Step 1 :The problem is asking for the sample size needed to estimate the proportion of households in Chicago that have two or more vehicles with a margin of error of 0.035 at a 98% confidence level.
Step 2 :For part a), we don't have any prior information about the proportion, so we'll use the most conservative estimate, which is 0.5. This is because the variance of a binomial distribution (which is what we're dealing with when we're talking about proportions) is highest when p = 0.5.
Step 3 :For part b), we have a preliminary estimate of the proportion, which is 0.18. We'll use this to calculate the required sample size.

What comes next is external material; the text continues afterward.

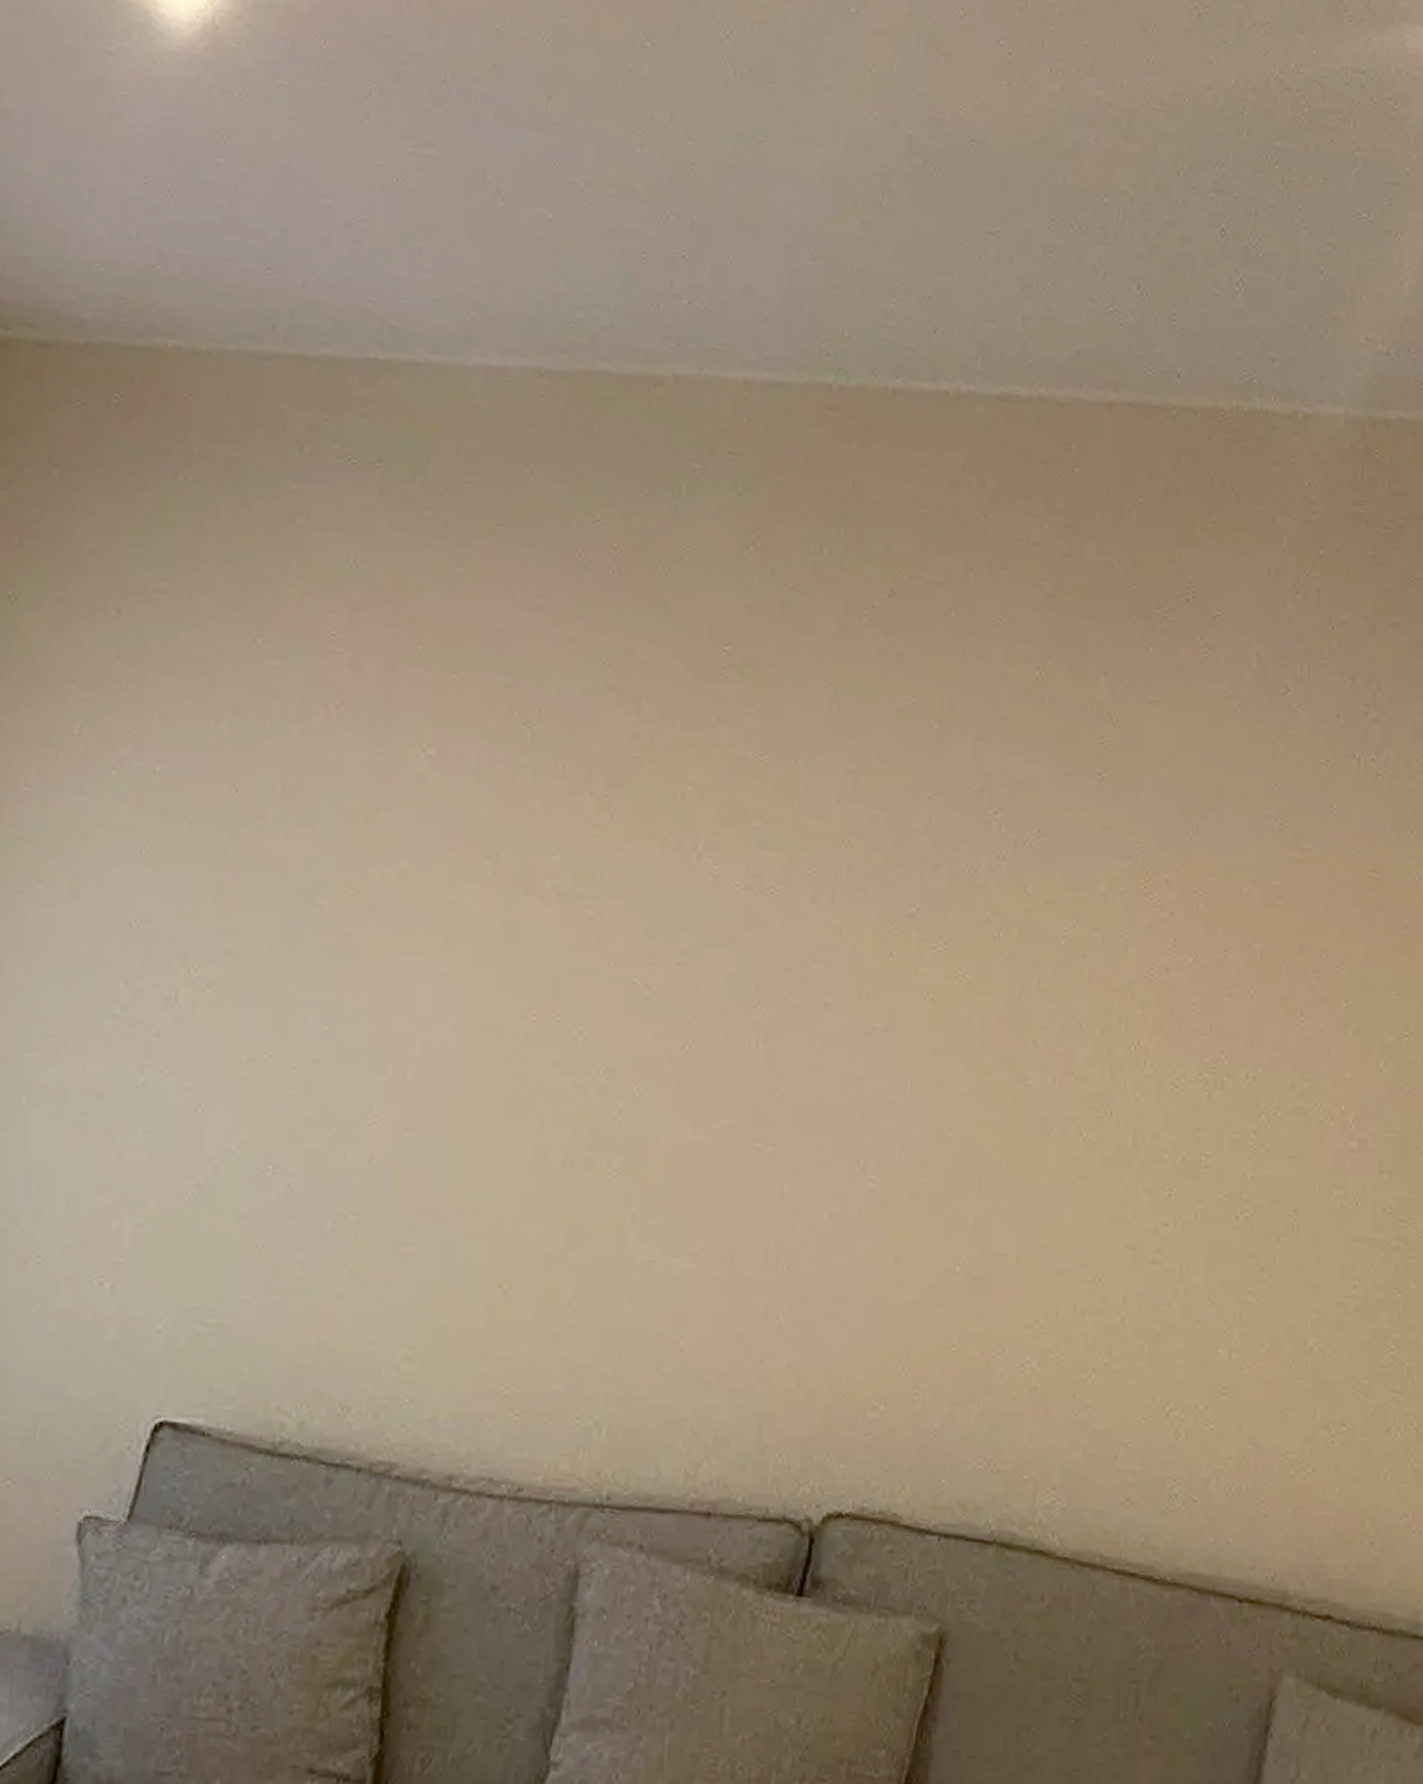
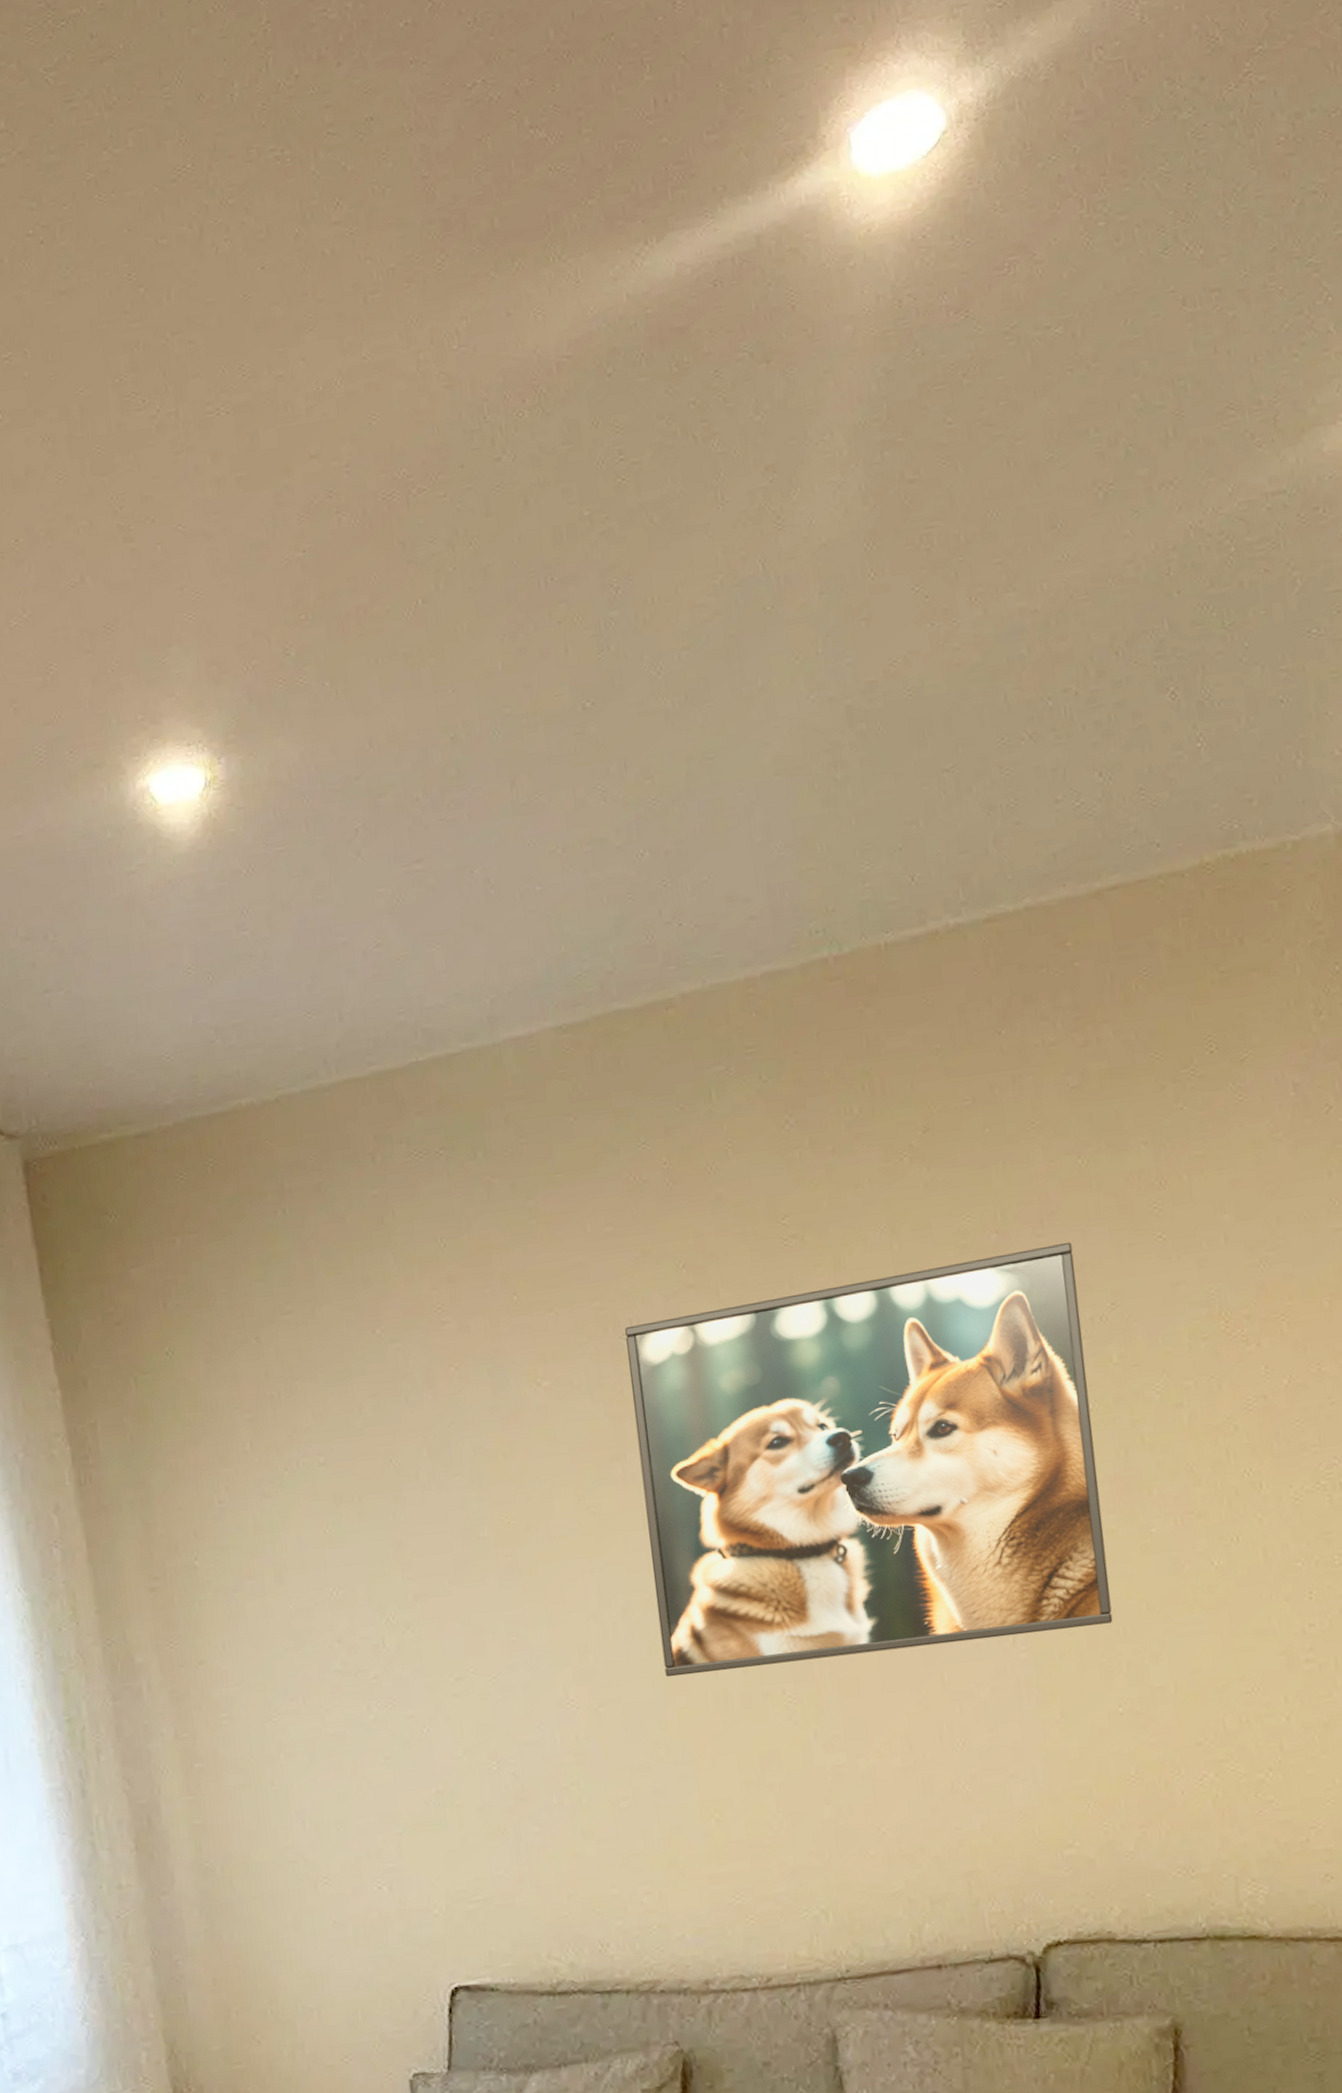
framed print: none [486,713,1012,1172] -> present [625,1242,1113,1678]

Step 4 :The formula for the sample size needed to estimate a proportion with a given margin of error at a certain confidence level is: \(n = \frac{{Z^2 * p * (1-p)}}{{E^2}}\) where: - Z is the z-score corresponding to the desired confidence level (for a 98% confidence level, the z-score is approximately 2.33) - p is the estimated proportion - E is the desired margin of error
Step 5 :Substituting the values into the formula, we get: \(n = \frac{{(2.33)^2 * 0.5 * (1-0.5)}}{{(0.035)^2}}\) which simplifies to \(n = 1105\) for part a).
Step 6 :For part b), substituting the values into the formula, we get: \(n = \frac{{(2.33)^2 * 0.18 * (1-0.18)}}{{(0.035)^2}}\) which simplifies to \(n = 653\).
Step 7 :Final Answer: For part a), the sample size needed is \(\boxed{1105}\) households. For part b), the sample size needed is \(\boxed{653}\) households.